>>>

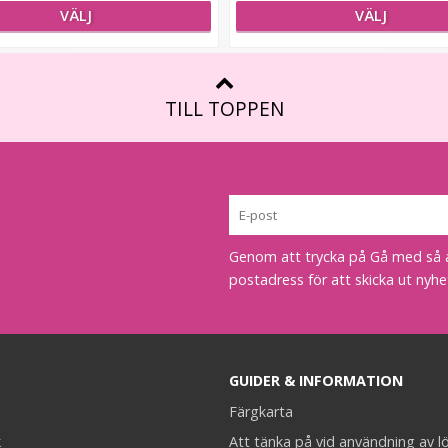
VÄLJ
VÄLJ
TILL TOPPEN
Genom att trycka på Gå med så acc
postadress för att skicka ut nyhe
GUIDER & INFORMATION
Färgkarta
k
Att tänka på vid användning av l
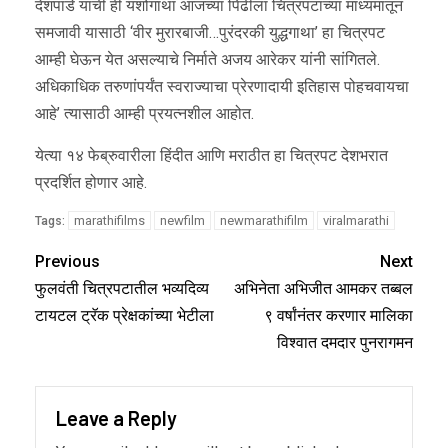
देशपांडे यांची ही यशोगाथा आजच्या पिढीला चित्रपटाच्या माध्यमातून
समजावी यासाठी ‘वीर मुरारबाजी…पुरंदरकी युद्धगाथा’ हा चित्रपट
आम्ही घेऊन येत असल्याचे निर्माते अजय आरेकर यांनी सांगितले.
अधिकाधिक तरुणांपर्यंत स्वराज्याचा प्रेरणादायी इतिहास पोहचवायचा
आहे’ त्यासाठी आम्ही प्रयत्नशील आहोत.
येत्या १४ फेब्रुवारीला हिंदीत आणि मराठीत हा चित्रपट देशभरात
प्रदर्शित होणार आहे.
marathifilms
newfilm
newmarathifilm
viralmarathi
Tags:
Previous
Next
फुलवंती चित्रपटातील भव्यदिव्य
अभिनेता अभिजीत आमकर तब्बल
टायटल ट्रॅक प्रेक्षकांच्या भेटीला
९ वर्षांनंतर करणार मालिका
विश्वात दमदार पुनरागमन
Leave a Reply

<<<
>>>

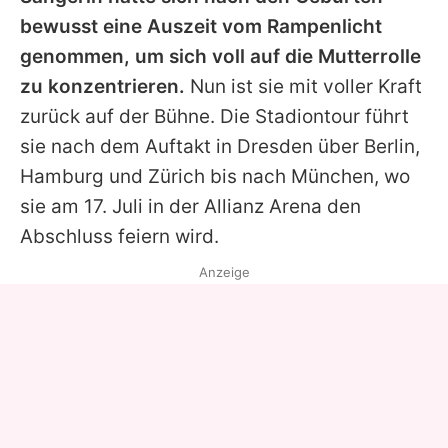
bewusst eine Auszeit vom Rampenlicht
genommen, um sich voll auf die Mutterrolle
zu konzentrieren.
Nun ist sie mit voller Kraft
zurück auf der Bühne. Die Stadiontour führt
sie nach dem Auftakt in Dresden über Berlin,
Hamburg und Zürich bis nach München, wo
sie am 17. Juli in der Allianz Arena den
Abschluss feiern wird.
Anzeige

<<<

▶ **Task description**
Reproduce exactly the lines above from the line with "फुलवंती चित्रपटातील भव्यदिव्य" to the line with "Leave a Reply", including both, and add nothing.

▶ **Result**
फुलवंती चित्रपटातील भव्यदिव्य
अभिनेता अभिजीत आमकर तब्बल
टायटल ट्रॅक प्रेक्षकांच्या भेटीला
९ वर्षांनंतर करणार मालिका
विश्वात दमदार पुनरागमन
Leave a Reply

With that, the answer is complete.